At the Modern Language Association, one panel of professors discussed a thirty-year-old book and one professor encouraged the Left to stick together in a post-Donald Trump America.

Christopher Castiglia, a Penn State professor specializing in English, Women’s and Gender Studies, went overtly political with some of his remarks during his panel. He warned that “The Left not devour themselves” in a post-Trump world. He said, “We need to take up the challenge of affirming what we do believe in…not only to sustain ourselves in debilitating times.”

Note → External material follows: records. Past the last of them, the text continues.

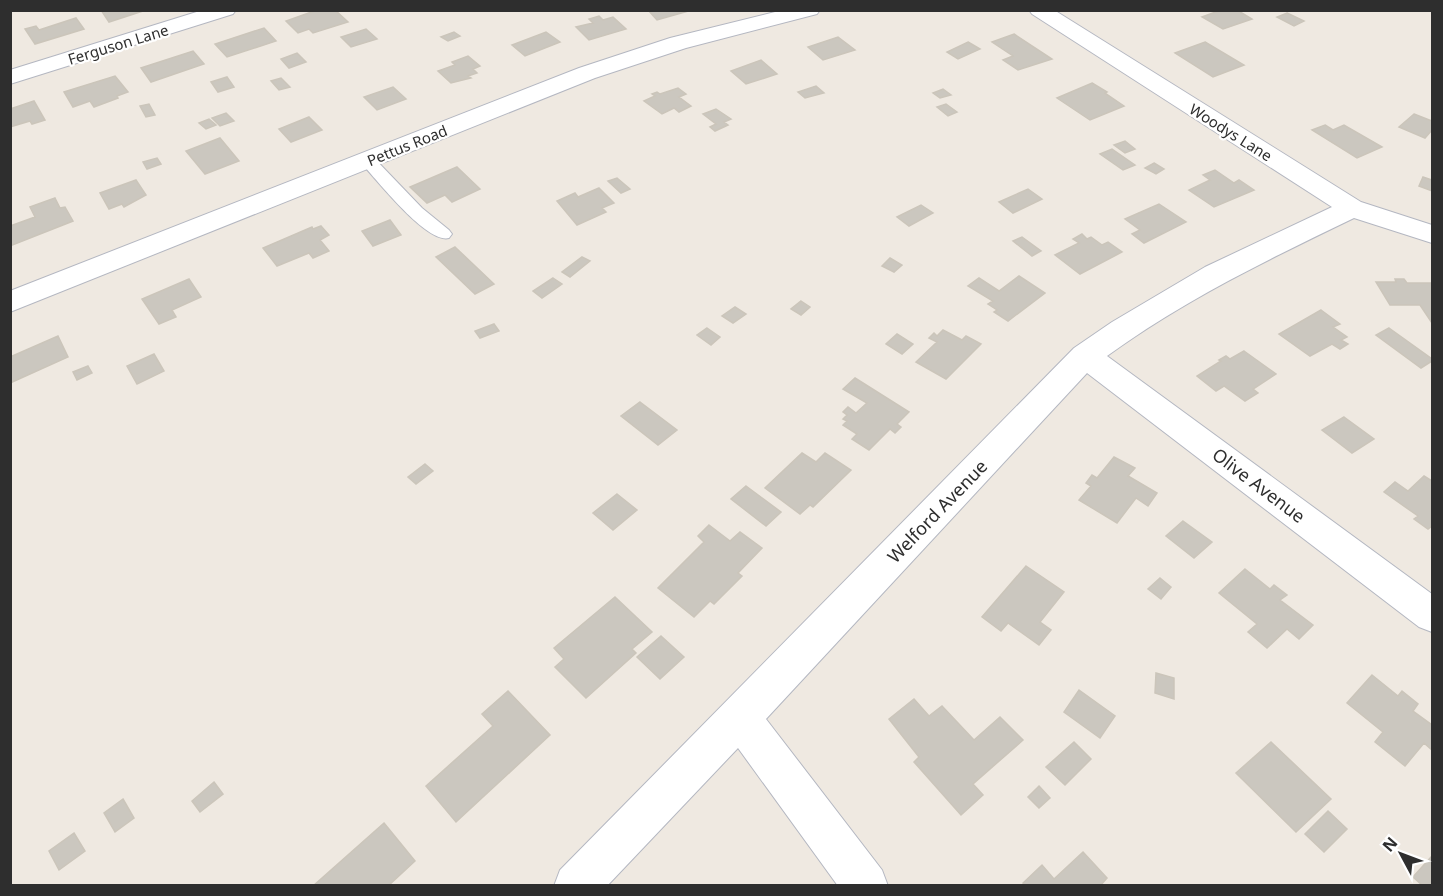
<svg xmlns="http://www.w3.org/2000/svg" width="1443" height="896" font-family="'Noto Sans',sans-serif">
<rect width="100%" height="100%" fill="#efe9e1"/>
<path fill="#cbc7bf" stroke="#cbc5ba" stroke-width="1.5" d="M101 10H146L109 22Z
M317 10H335L348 22 313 33 309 29 298 33 286 21Z
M648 10H692L657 20Z
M1221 10H1237L1252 19 1223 29 1202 17Z
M1287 13 1304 21 1294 26 1277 17Z
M599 16 603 20 613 17 626 29 589 40 576 27 593 23 589 19Z
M76 18 84 29 35 44 25 29 36 26 39 30Z
M264 28 276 41 227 57 215 44Z
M366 29 377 39 351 47 341 37Z
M454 32 460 36 448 41 441 37Z
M546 32 560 42 525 56 512 45Z
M1014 34 1052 59 1018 70 1003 60 1013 56 992 42Z
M838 37 855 50 823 60 808 47Z
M968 42 980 49 958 59 947 52Z
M1205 42 1244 65 1213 77 1175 53Z
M193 51 204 64 151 82 141 68Z
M297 53 306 62 289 68 281 59Z
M468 56 480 66 473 69 477 73 468 76 471 78 451 83 438 71 455 65 452 62Z
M761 60 777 74 746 84 731 71Z
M115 76 128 92 117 96 118 98 94 107 90 101 73 107 64 92Z
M227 77 234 87 218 92 211 82Z
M281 78 290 87 279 90 271 81Z
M1092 83 1107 92 1105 93 1124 106 1090 120 1057 98Z
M816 86 824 93 805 98 798 92Z
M393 87 406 99 377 110 364 97Z
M678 88 686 94 679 97 691 106 679 112 674 108 662 114 644 101 655 96 652 94 657 92 660 94Z
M943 89 951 95 940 98 933 93Z
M34 101 45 120 32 124 30 121 10 127V109Z
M149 104 155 115 146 117 140 106Z
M946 104 957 112 948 116 937 107Z
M716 109 731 119 724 122 728 125 715 131 710 127 716 124 703 114Z
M226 113 234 121 220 126 212 118Z
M1414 114 1432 121V130L1425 138 1399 127Z
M309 117 322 130 291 142 279 129Z
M209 119 216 125 206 129 199 123Z
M1325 125 1333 130 1344 125 1382 147 1357 158 1312 130Z
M220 138 239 161 205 174 186 151Z
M1125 141 1135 149 1125 153 1114 145Z
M1112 149 1135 165 1123 170 1100 154Z
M157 158 161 164 147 169 143 162Z
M1154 163 1164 169 1156 174 1145 168Z
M457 167 480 189 452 202 445 195 427 203 410 187Z
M1215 170 1234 183 1239 180 1254 190 1214 207 1189 190 1210 180 1203 175Z
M1423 177 1432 180V191L1419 186Z
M617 178 630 189 621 193 608 181Z
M136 180 146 195 124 207 122 204 109 209 100 193Z
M599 188 614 203 602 208 606 212 577 225 557 201 575 193 578 197Z
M1028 189 1042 199 1013 213 999 202Z
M55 198 60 208 65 207 73 221 10 246V226L35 217 30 207Z
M1159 204 1186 222 1144 243 1132 234 1140 230 1125 219Z
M921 205 933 213 909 226 897 217Z
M390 220 401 235 373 246 362 231Z
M321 226 329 235 320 240 329 251 313 258 309 253 277 266 263 248 312 227 313 229Z
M1082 234 1087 239 1091 237 1102 245 1108 242 1122 252 1080 274 1055 255 1079 243 1073 239Z
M1022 237 1041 251 1032 256 1013 241Z
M455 247 494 284 475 294 436 257Z
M582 257 590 261 570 277 562 272Z
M890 258 902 265 894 272 882 266Z
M1019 276 1045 293 1008 321 994 312 997 310 988 304 993 301 968 286 979 278 999 291Z
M553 278 562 284 542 298 533 291Z
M189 279 201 297 172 310 176 317 159 324 142 299Z
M1395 279H1404L1407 283H1432V323L1420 305H1390L1376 282H1396Z
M801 301 810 307 801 315 791 309Z
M735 307 746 314 733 323 722 316Z
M1321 310 1340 324 1333 327 1347 337 1341 340 1348 344 1340 349 1332 344 1310 356 1279 334Z
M494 324 499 331 480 338 475 331Z
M707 328 720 337 711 345 697 335Z
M1389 328 1432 359V361L1421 368 1376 335Z
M943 330 962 340 966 336 981 344 946 379 916 362 937 342 929 338 934 333 937 336Z
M897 334 913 344 902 354 886 344Z
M58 336 68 357 10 383V357Z
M1244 351 1276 374 1253 389 1258 393 1245 401 1224 386 1216 391 1197 376 1221 361 1219 360 1226 356 1230 359Z
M154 354 164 371 137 384 127 366Z
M88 366 92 373 77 380 73 372Z
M855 378 909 412 897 424 901 427 895 433 890 429 869 450 852 439 857 434 843 425 847 421 843 419 847 415 843 412 848 407 856 413 867 403 843 389Z
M640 402 677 430 658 445 621 416Z
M1344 417 1374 439 1352 453 1322 430Z
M802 453 816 462 825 453 851 470 813 507 810 505 800 514 765 488Z
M1114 457 1135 468 1128 476 1157 493 1148 506 1136 498 1117 523 1079 500 1091 486 1086 483 1092 475 1097 478Z
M425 464 433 471 416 484 408 477Z
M1424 476 1432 481V526L1428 529 1414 519 1418 516 1384 492 1395 482 1408 491Z
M746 486 781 512 766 526 731 499Z
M617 494 637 510 613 530 593 513Z
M1183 521 1212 542 1194 558 1166 536Z
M709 525 730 541 740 532 762 548 738 573 742 576 714 604 710 601 694 617 658 588 704 542 698 536Z
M1026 566 1064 592 1040 622 1051 630 1039 645 1008 623 1001 631 982 617Z
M1245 569 1270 589 1274 585 1287 595 1280 600 1313 625 1299 639 1287 629 1267 648 1248 632 1257 624 1219 593Z
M1160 578 1171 587 1161 599 1148 589Z
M615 597 652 632 632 649 636 653 586 698 555 667 564 659 554 648Z
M661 636 684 657 660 679 637 657Z
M1156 673 1174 678V699L1155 693Z
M1372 675 1398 696 1402 691 1418 704 1413 711 1432 725V750L1424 743 1405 766 1375 742 1383 732 1347 703Z
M1079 690 1115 716 1100 738 1064 712Z
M508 691 550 735 456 822 426 786 493 726 482 714Z
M914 699 929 716 942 706 974 740 1000 717 1023 740 973 784 983 795 961 815 914 762 919 757 889 719Z
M1074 742 1091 759 1065 785 1046 767Z
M1271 742 1331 799 1296 832 1236 773Z
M214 782 223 794 200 812 192 801Z
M1039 786 1050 798 1039 808 1028 797Z
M123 799 134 818 115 832 104 813Z
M1328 811 1347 829 1324 852 1305 834Z
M384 823 415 861 388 886H313Z
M74 833 85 851 59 870 49 851Z
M1083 852 1107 878 1100 886H1025L1023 883 1042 865 1054 879Z
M1432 856V886H1423L1413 877Z"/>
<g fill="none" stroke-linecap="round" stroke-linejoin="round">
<g stroke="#b4b7c1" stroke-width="2">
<path id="service" d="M368 156 374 158 422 208 449 230 452 234 449 238C427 244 378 181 362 164L360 161 362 158Z"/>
</g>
<g stroke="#b4b7c1" stroke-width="2">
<path id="minor" d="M203 10H236L233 14 10 84V70Z
M783 10H820L817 14 686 48 595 78 10 312V291L579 68 670 38Z
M1029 10H1054L1361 202 1432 225V243L1354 218C1269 259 1184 300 1107 356L1432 594V632L1419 627 1087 373 766 719 882 870 888 886H838L738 748 607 886H554L560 870 1074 348 1112 322 1205 267 1332 207 1032 14Z"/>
</g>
<use href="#service" fill="#fff" fill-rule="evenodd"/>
<use href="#minor" fill="#fff" fill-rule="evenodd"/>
</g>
<g text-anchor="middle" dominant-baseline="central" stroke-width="4.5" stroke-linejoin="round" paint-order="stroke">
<g font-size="15" fill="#2e2e2e" stroke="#fff">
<text transform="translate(118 44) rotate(-17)">Ferguson Lane</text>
<text transform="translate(1231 132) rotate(32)">Woodys Lane</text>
<text transform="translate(407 145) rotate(-22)">Pettus Road</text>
</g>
<g font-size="18" fill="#2e2e2e" stroke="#fff">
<text transform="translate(1259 485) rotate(37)">Olive Avenue</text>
<text transform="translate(937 511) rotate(-46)">Welford Avenue</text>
</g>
</g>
<rect width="1443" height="896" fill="none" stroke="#2e2e2e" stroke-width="24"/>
<g transform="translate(1401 854) rotate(311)" stroke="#ffffff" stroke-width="4.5" paint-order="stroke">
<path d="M0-4.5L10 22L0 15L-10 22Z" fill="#2e2e2e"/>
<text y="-9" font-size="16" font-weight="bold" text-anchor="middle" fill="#2e2e2e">N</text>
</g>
</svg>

Dana Nelson, an English professor at Vanderbilt University, criticized the book “Visionary Compacts” for focusing too much on the “collective tyrannical homogeneity” of the American masses. Using Donald Pease’s (the author) own words, the “Cold War crisis mode” was supported by the “disconnect between cultural and political dimensions.” Nelson thought that in losing resources, Americans will lose “self-government.” With more academic collaboration and research, Nelson hoped that “more sustainable, common projects” will continue in the civic mindset of Americans.

One of Pease’s protégés, James Dobson, is a lecturer at Dartmouth College. He team-taught with Pease at one point, and praised the importance of partnering a senior faculty member with less-experienced faculty members for mentorship reasons. He added, “Liberal arts classrooms are where [liberal arts students] are cultivated.”

Donald Pease, a professor of English also at Dartmouth College, was present to rebut some of the co-panelists’ criticisms and pointed out that the book was published in 1986 and reflected the times. He said that he wrote it then “to become the material for subsequent political activity.”